Being Proactive at the Numbers Game
Written by: Stacy Francis
Finding and Understanding Your Credit Score
In an environment where even major banks go under, it is no wonder that lenders pay attention to their customers’ credit reports. They don’t want to go out of business, so they need to know that they will get their money back when they lend it. We all know what this means. If we ever want to be able to borrow money again, we need to make sure that report is tip-top. You need to be proactive about beefing up your credit score to protect you and your business during the current recession.
Getting Your Hands on Your Report
The first step toward a stellar credit report is to get yourself a copy of it, so that you can assess where you stand. There are three main credit-reporting agencies: Experian, TransUnion, and Equifax. As they all collect and process information slightly differently, both your score and the entries on your report will differ slightly between them. For the sake of your financial health, you should therefore look at all of them. You can get free copies of your reports from www.annualcreditreport.com. Be very wary of swindling companies trying to get you to “subscribe” to your credit report for a monthly fee, with the first month free. Many people report severe problems when trying to cancel these arrangements.
What to Expect from the Report
Your credit report (no matter what reporting agency) will list every debt account you have ever had, as well as every payment you’ve made to each of them. It will also list any late payments as well as how late they were. For those not accustomed to credit reports, seeing their payment history in black and white may be a bit of a cold shower. But the more you know about the workings of your credit report, the easier it becomes to make it better.

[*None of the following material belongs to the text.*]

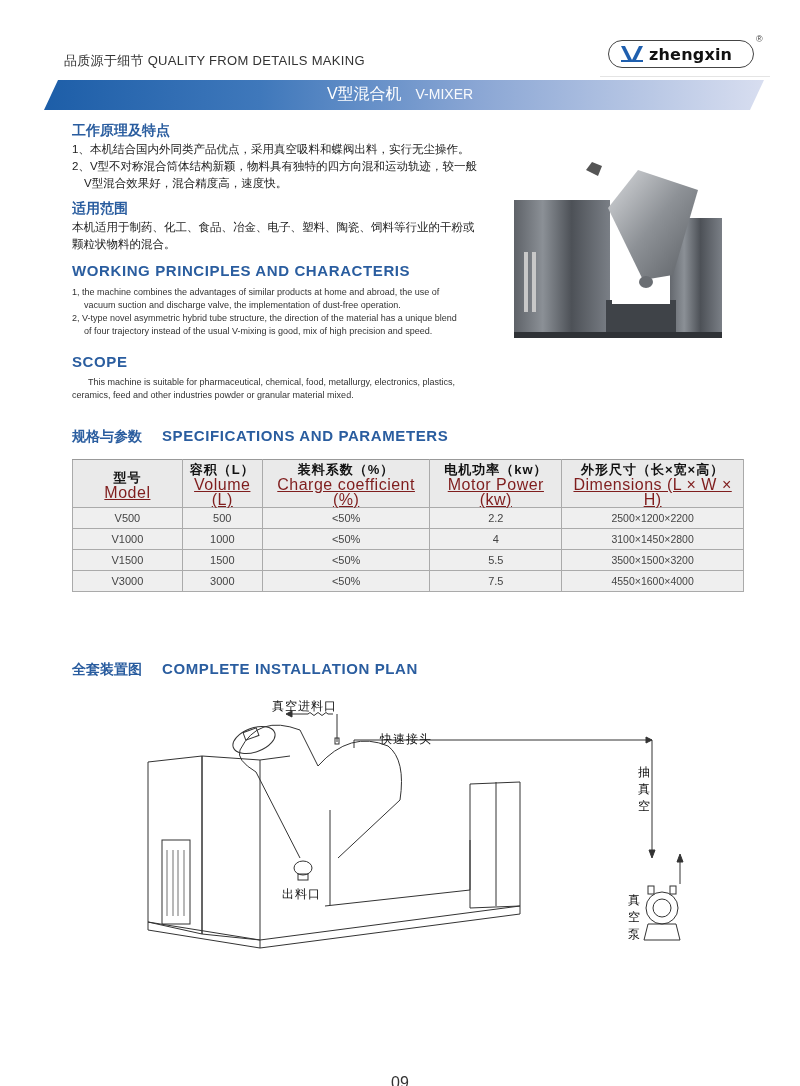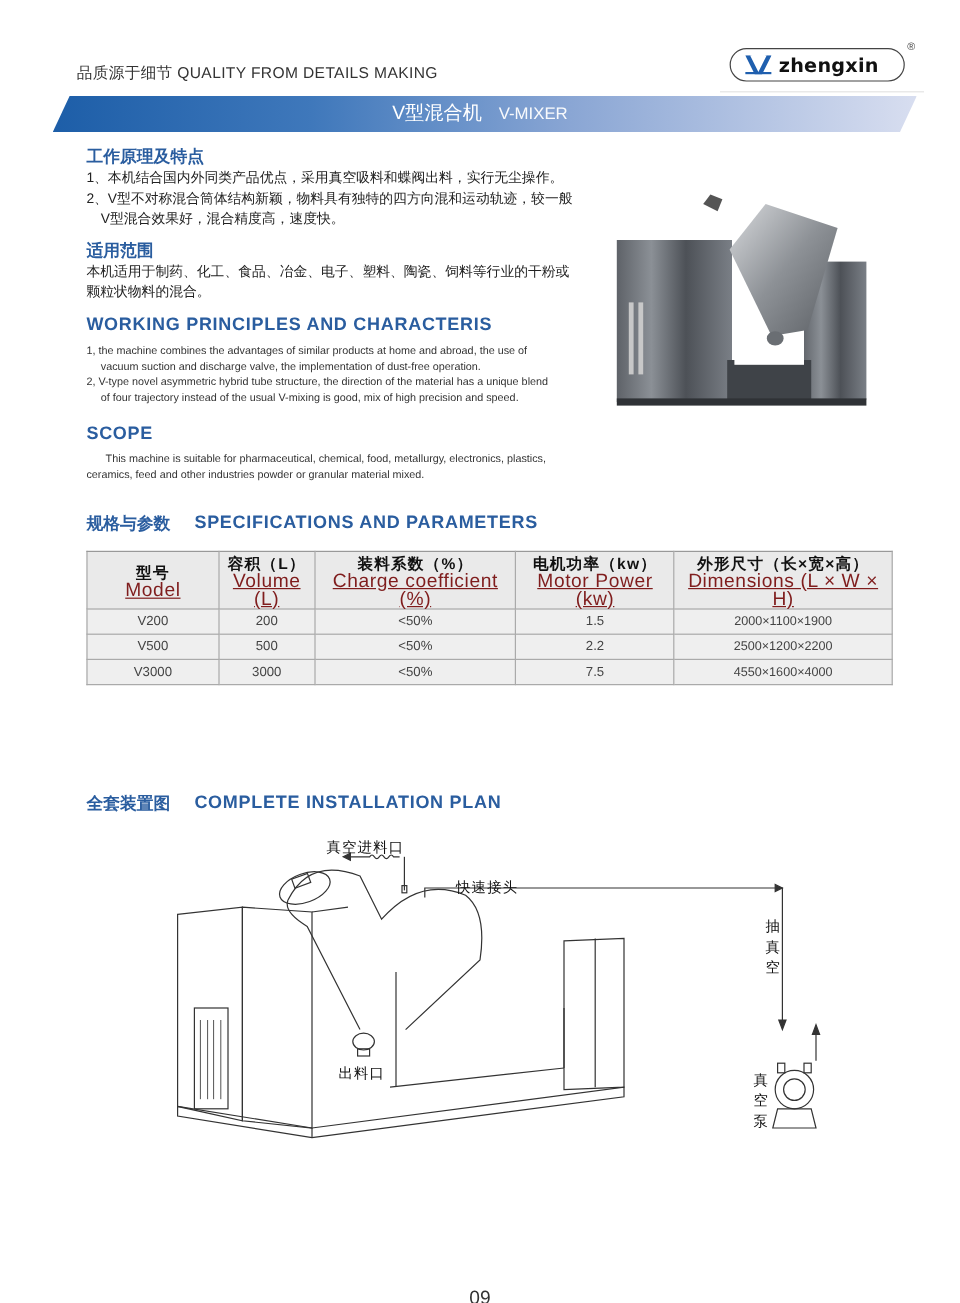"V200" tr { html: <tr> <td>V200</td> <td>200</td> <td>&lt;50%</td> <td>1.5</td> <td>2000×1100×1900</td> </tr> -> none }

Checking Your Report for Accuracy
While not particularly common, it happens that one or several credit reporting agencies have entered erroneous information on your report. It can be anything from a late payment when you actually paid on time, to a mortgage you don’t have. If you believe an item on your report has been put there in error, you need to write a letter to the lender that reported it. The lender then has 30 days to respond and back up its reasons for putting it there, or the false record is off your report. The best part? Apart from postage, this cleanup doesn’t cost you a dime.
Your Credit Score
Your actual credit score (700, anyone?) is a snapshot of your creditworthiness at any given time. It takes into consideration such things as number of late payments and how late they were, available credit, percentage of available credit you have been using and are currently using, and the length of your credit history.
Is your number not as high as you had hoped? Don’t worry. The good news is, as the credit score is a snapshot of your creditworthiness, it changes frequently. When you clean up your report and get your finances under control, it will get better and better.
Upping That Number
The longer you’ve had your accounts (most commonly credit cards), the better. Many times, when you’ve had an account for a while and made your payments on time, the lending institution will up your limit. This ups your available credit, lowers the percentage of your available credit in use, and pushes your credit score north.
Making your payments on time helps, too, as does paying down (or even better, off) balances – or at least paying more than the minimum each month. Ideally, you want to use less than a third of your available credit.
While your good deeds won’t show up right away, after a couple of months, your efforts will start to pay off and your credit score will start to rise. And now that you know how to access your reports, you can keep monitoring and perfecting that score so that when you do need, say, a mortgage, you’ll be sure to get it.